== EXERCISE OBJECTIVE ==
Copy the lines from the start of the records below through the line containing "Other Project Schedules", both included, and leave out the pictures.
________
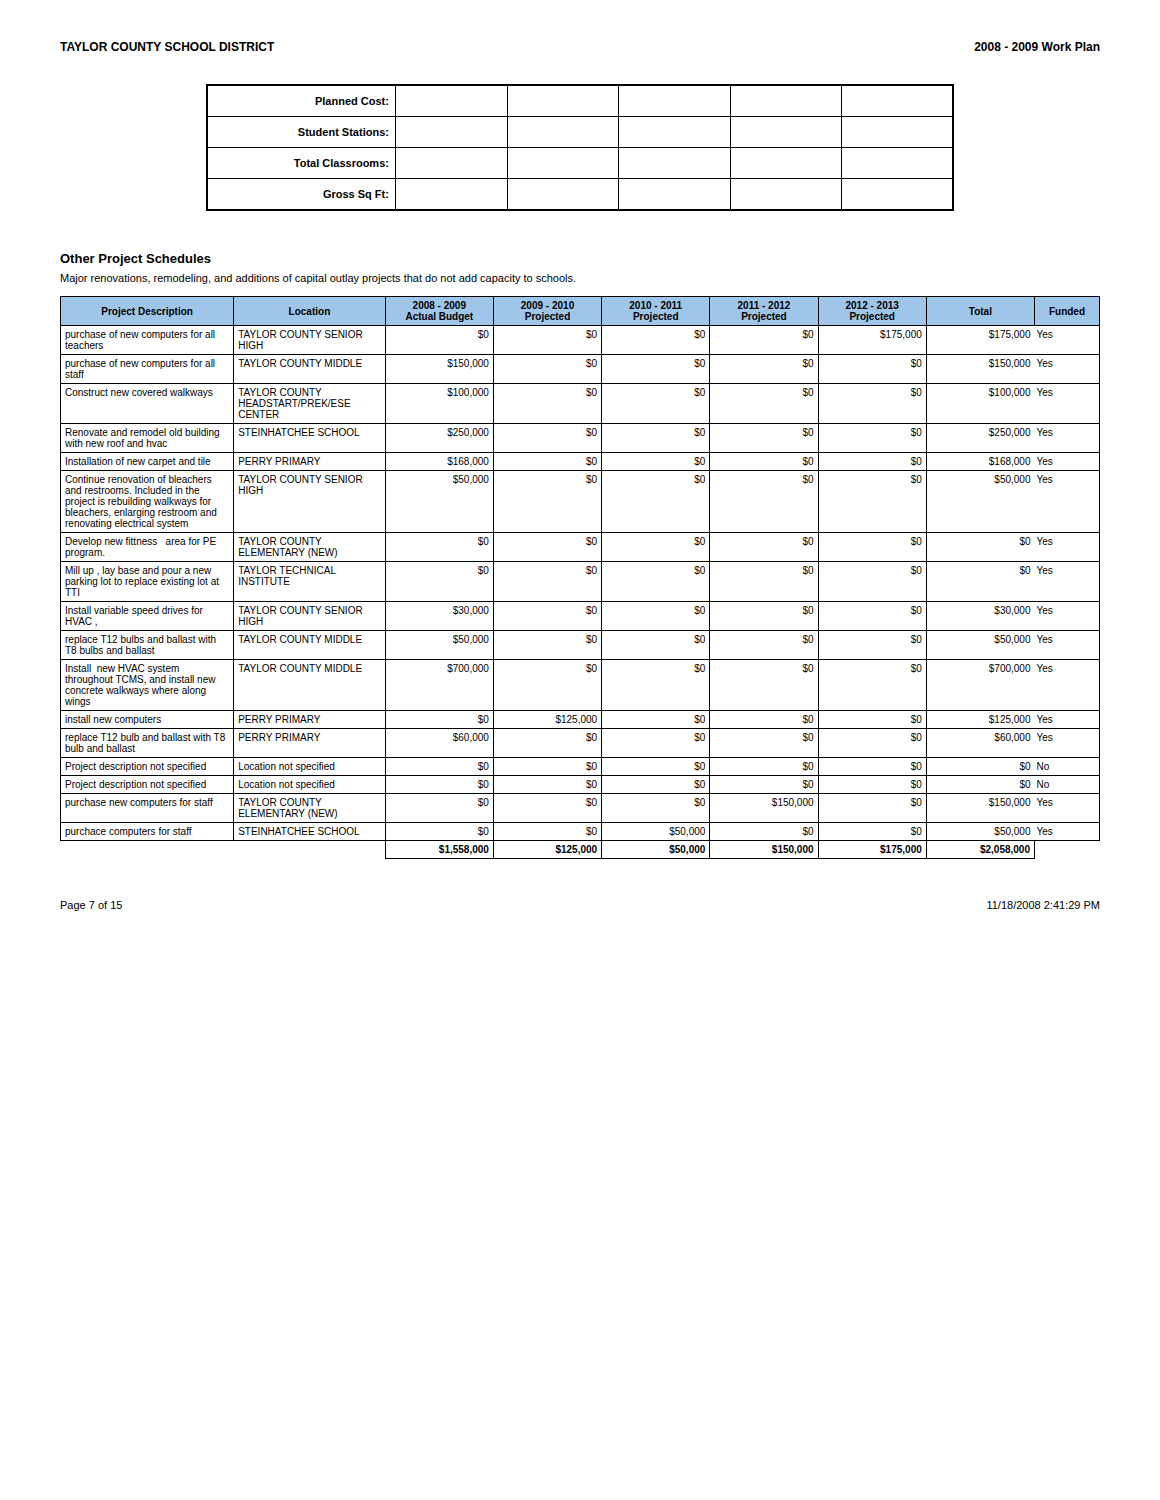TAYLOR COUNTY SCHOOL DISTRICT
2008 - 2009 Work Plan
| Planned Cost: | | | | | |
| Student Stations: | | | | | |
| Total Classrooms: | | | | | |
| Gross Sq Ft: | | | | | |
Other Project Schedules
Major renovations, remodeling, and additions of capital outlay projects that do not add capacity to schools.
| Project Description | Location | 2008 - 2009 Actual Budget | 2009 - 2010 Projected | 2010 - 2011 Projected | 2011 - 2012 Projected | 2012 - 2013 Projected | Total | Funded |
| --- | --- | --- | --- | --- | --- | --- | --- | --- |
| purchase of new computers for all teachers | TAYLOR COUNTY SENIOR HIGH | $0 | $0 | $0 | $0 | $175,000 | $175,000 | Yes |
| purchase of new computers for all staff | TAYLOR COUNTY MIDDLE | $150,000 | $0 | $0 | $0 | $0 | $150,000 | Yes |
| Construct new covered walkways | TAYLOR COUNTY HEADSTART/PREK/ESE CENTER | $100,000 | $0 | $0 | $0 | $0 | $100,000 | Yes |
| Renovate and remodel old building with new roof and hvac | STEINHATCHEE SCHOOL | $250,000 | $0 | $0 | $0 | $0 | $250,000 | Yes |
| Installation of new carpet and tile | PERRY PRIMARY | $168,000 | $0 | $0 | $0 | $0 | $168,000 | Yes |
| Continue renovation of bleachers and restrooms. Included in the project is rebuilding walkways for bleachers, enlarging restroom and renovating electrical system | TAYLOR COUNTY SENIOR HIGH | $50,000 | $0 | $0 | $0 | $0 | $50,000 | Yes |
| Develop new fittness area for PE program. | TAYLOR COUNTY ELEMENTARY (NEW) | $0 | $0 | $0 | $0 | $0 | $0 | Yes |
| Mill up , lay base and pour a new parking lot to replace existing lot at TTI | TAYLOR TECHNICAL INSTITUTE | $0 | $0 | $0 | $0 | $0 | $0 | Yes |
| Install variable speed drives for HVAC , | TAYLOR COUNTY SENIOR HIGH | $30,000 | $0 | $0 | $0 | $0 | $30,000 | Yes |
| replace T12 bulbs and ballast with T8 bulbs and ballast | TAYLOR COUNTY MIDDLE | $50,000 | $0 | $0 | $0 | $0 | $50,000 | Yes |
| Install new HVAC system throughout TCMS, and install new concrete walkways where along wings | TAYLOR COUNTY MIDDLE | $700,000 | $0 | $0 | $0 | $0 | $700,000 | Yes |
| install new computers | PERRY PRIMARY | $0 | $125,000 | $0 | $0 | $0 | $125,000 | Yes |
| replace T12 bulb and ballast with T8 bulb and ballast | PERRY PRIMARY | $60,000 | $0 | $0 | $0 | $0 | $60,000 | Yes |
| Project description not specified | Location not specified | $0 | $0 | $0 | $0 | $0 | $0 | No |
| Project description not specified | Location not specified | $0 | $0 | $0 | $0 | $0 | $0 | No |
| purchase new computers for staff | TAYLOR COUNTY ELEMENTARY (NEW) | $0 | $0 | $0 | $150,000 | $0 | $150,000 | Yes |
| purchace computers for staff | STEINHATCHEE SCHOOL | $0 | $0 | $50,000 | $0 | $0 | $50,000 | Yes |
| | | $1,558,000 | $125,000 | $50,000 | $150,000 | $175,000 | $2,058,000 | |
Page 7 of 15
11/18/2008 2:41:29 PM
________
== REPLY TO THE TASK ==
TAYLOR COUNTY SCHOOL DISTRICT
2008 - 2009 Work Plan
| Planned Cost: | | | | | |
| Student Stations: | | | | | |
| Total Classrooms: | | | | | |
| Gross Sq Ft: | | | | | |
Other Project Schedules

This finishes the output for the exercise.